Work to complete =>
Within the entries below, output exactly the lines between the line containing "이터를 복원하는 방법" and the line containing "Lunettes de vue", inclusive, and omit any picture.

[Dataset entries]

● ● ● ● ●

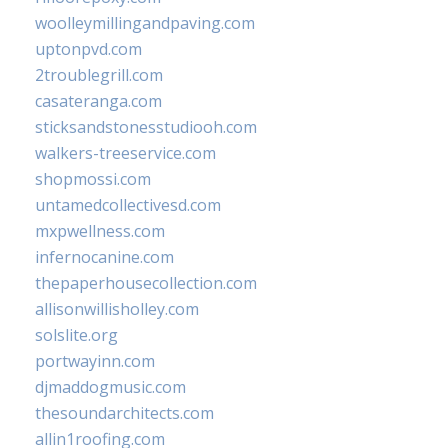
woolleymillingandpaving.com
uptonpvd.com
2troublegrill.com
casateranga.com
sticksandstonesstudiooh.com
walkers-treeservice.com
shopmossi.com
untamedcollectivesd.com
mxpwellness.com
infernocanine.com
thepaperhousecollection.com
allisonwillisholley.com
solslite.org
portwayinn.com
djmaddogmusic.com
thesoundarchitects.com
allin1roofing.com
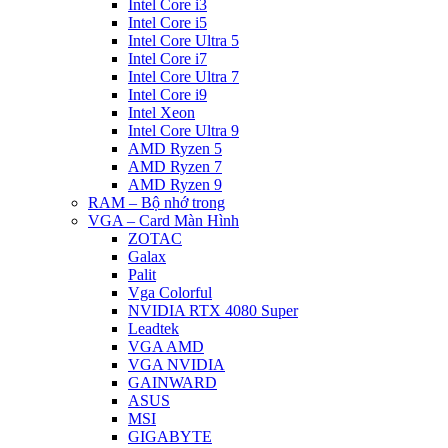
Intel Core i3
Intel Core i5
Intel Core Ultra 5
Intel Core i7
Intel Core Ultra 7
Intel Core i9
Intel Xeon
Intel Core Ultra 9
AMD Ryzen 5
AMD Ryzen 7
AMD Ryzen 9
RAM – Bộ nhớ trong
VGA – Card Màn Hình
ZOTAC
Galax
Palit
Vga Colorful
NVIDIA RTX 4080 Super
Leadtek
VGA AMD
VGA NVIDIA
GAINWARD
ASUS
MSI
GIGABYTE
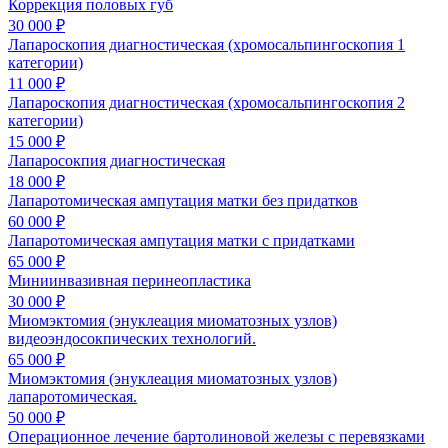
Коррекция половых губ
30 000 ₽
Лапароскопия диагностическая (хромосальпингоскопия 1
категории)
11 000 ₽
Лапароскопия диагностическая (хромосальпингоскопия 2
категории)
15 000 ₽
Лапаросокпия диагностическая
18 000 ₽
Лапаротомическая ампутация матки без придатков
60 000 ₽
Лапаротомическая ампутация матки с придатками
65 000 ₽
Миниинвазивная перинеопластика
30 000 ₽
Миомэктомия (энуклеация миоматозных узлов)
видеоэндосокпических технологий.
65 000 ₽
Миомэктомия (энуклеация миоматозных узлов)
лапаротомическая.
50 000 ₽
Операционное лечение бартолиновой железы с перевязками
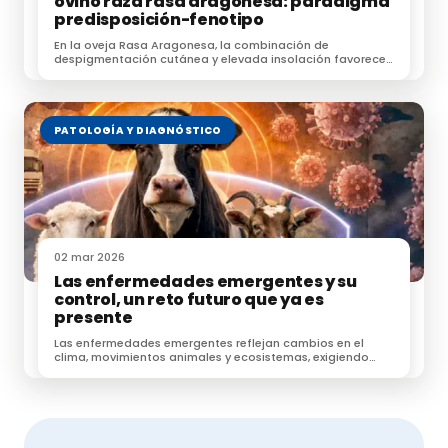
ovino raza rasa aragonesa: paradigma
predisposición-fenotipo
En la oveja Rasa Aragonesa, la combinación de
despigmentación cutánea y elevada insolación favorece
la aparición de carcinoma de células escamosas, una
neoplasia frecuente en ovino adulto.
PATOLOGÍA Y DIAGNÓSTICO
02 mar 2026
Las enfermedades emergentes y su
control, un reto futuro que ya es
presente
Las enfermedades emergentes reflejan cambios en el
clima, movimientos animales y ecosistemas, exigiendo
vigilancia sanitaria proactiva.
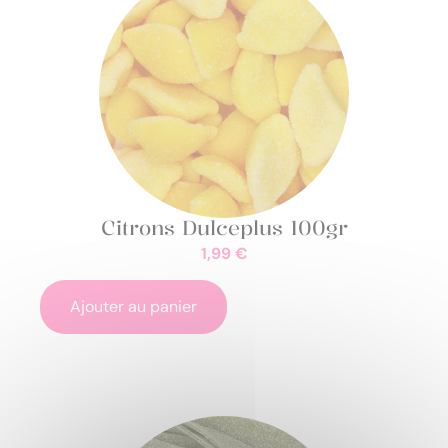
Citrons Dulceplus 100gr
1,99
€
Ajouter au panier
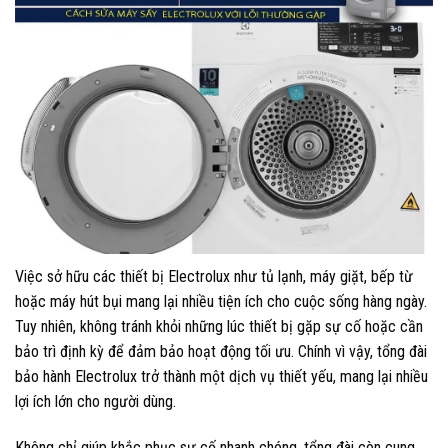
Việc sở hữu các thiết bị Electrolux như tủ lạnh, máy giặt, bếp từ
hoặc máy hút bụi mang lại nhiều tiện ích cho cuộc sống hàng ngày.
Tuy nhiên, không tránh khỏi những lúc thiết bị gặp sự cố hoặc cần
bảo trì định kỳ để đảm bảo hoạt động tối ưu. Chính vì vậy, tổng đài
bảo hành Electrolux trở thành một dịch vụ thiết yếu, mang lại nhiều
lợi ích lớn cho người dùng.
Không chỉ giúp khắc phục sự cố nhanh chóng, tổng đài còn cung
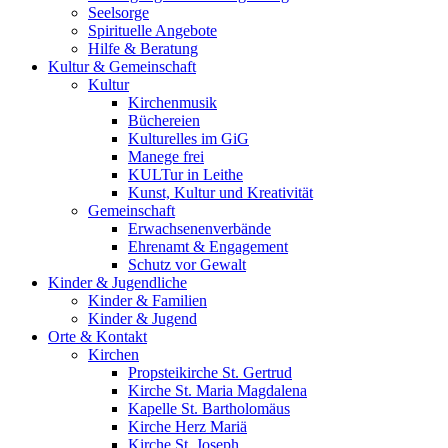
Seelsorge
Spirituelle Angebote
Hilfe & Beratung
Kultur &
Gemeinschaft
Kultur
Kirchenmusik
Büchereien
Kulturelles im GiG
Manege frei
KULTur in Leithe
Kunst, Kultur und Kreativität
Gemeinschaft
Erwachsenenverbände
Ehrenamt & Engagement
Schutz vor Gewalt
Kinder &
Jugendliche
Kinder & Familien
Kinder & Jugend
Orte &
Kontakt
Kirchen
Propsteikirche St. Gertrud
Kirche St. Maria Magdalena
Kapelle St. Bartholomäus
Kirche Herz Mariä
Kirche St. Joseph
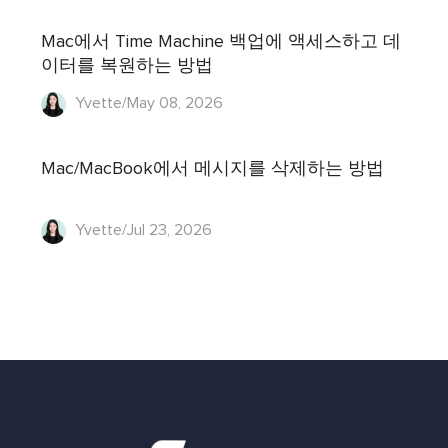
Mac에서 Time Machine 백업에 액세스하고 데
이터를 복원하는 방법
Yvette/May 08, 2026
Mac/MacBook에서 메시지를 삭제하는 방법
Yvette/Jul 23, 2026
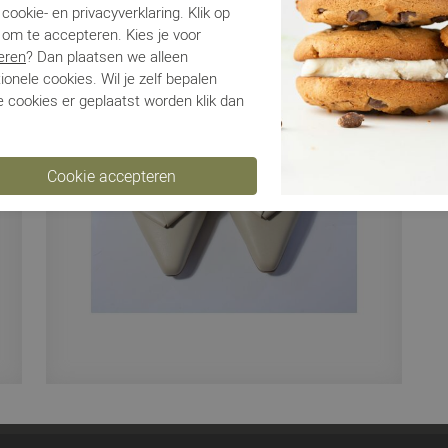
Be
cookie- en privacyverklaring. Klik op
 om te accepteren. Kies je voor
eren
? Dan plaatsen we alleen
Ve
ionele cookies. Wil je zelf bepalen
 cookies er geplaatst worden klik dan
Ru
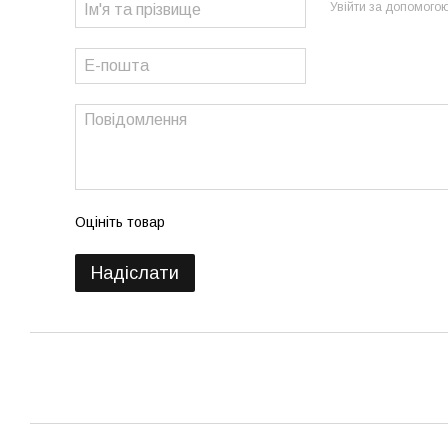
Увійти за допомого
Оцініть товар
Надіслати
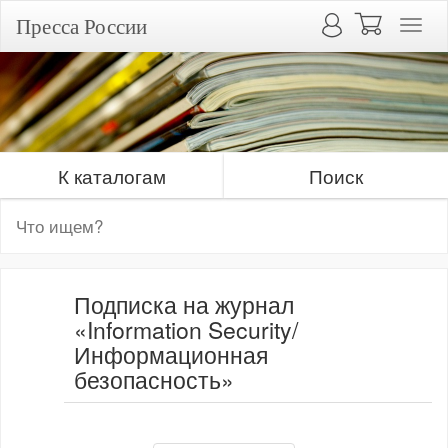
Пресса России
К каталогам
Поиск
Подписка на журнал
«Information Security/
Информационная
безопасность»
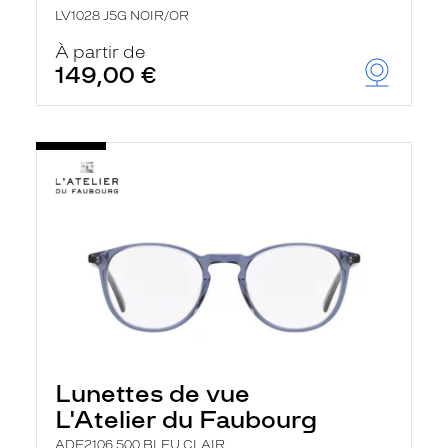
LV1028 J5G NOIR/OR
À partir de
149,00 €
Lunettes de vue
L'Atelier du Faubourg
ADF2106 500 BLEU CLAIR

● ● ● ● ●

Answer to the exercise =>
이터를 복원하는 방법
Yvette/May 08, 2026
Mac/MacBook에서 메시지를 삭제하는 방법
Yvette/Jul 23, 2026
Be
cookie- en privacyverklaring. Klik op
 om te accepteren. Kies je voor
eren
? Dan plaatsen we alleen
Ve
ionele cookies. Wil je zelf bepalen
 cookies er geplaatst worden klik dan
Ru
Увійти за допомого
Оцініть товар
Надіслати
Пресса России
К каталогам
Поиск
Подписка на журнал
«Information Security/
Информационная
безопасность»
LV1028 J5G NOIR/OR
À partir de
149,00 €
Lunettes de vue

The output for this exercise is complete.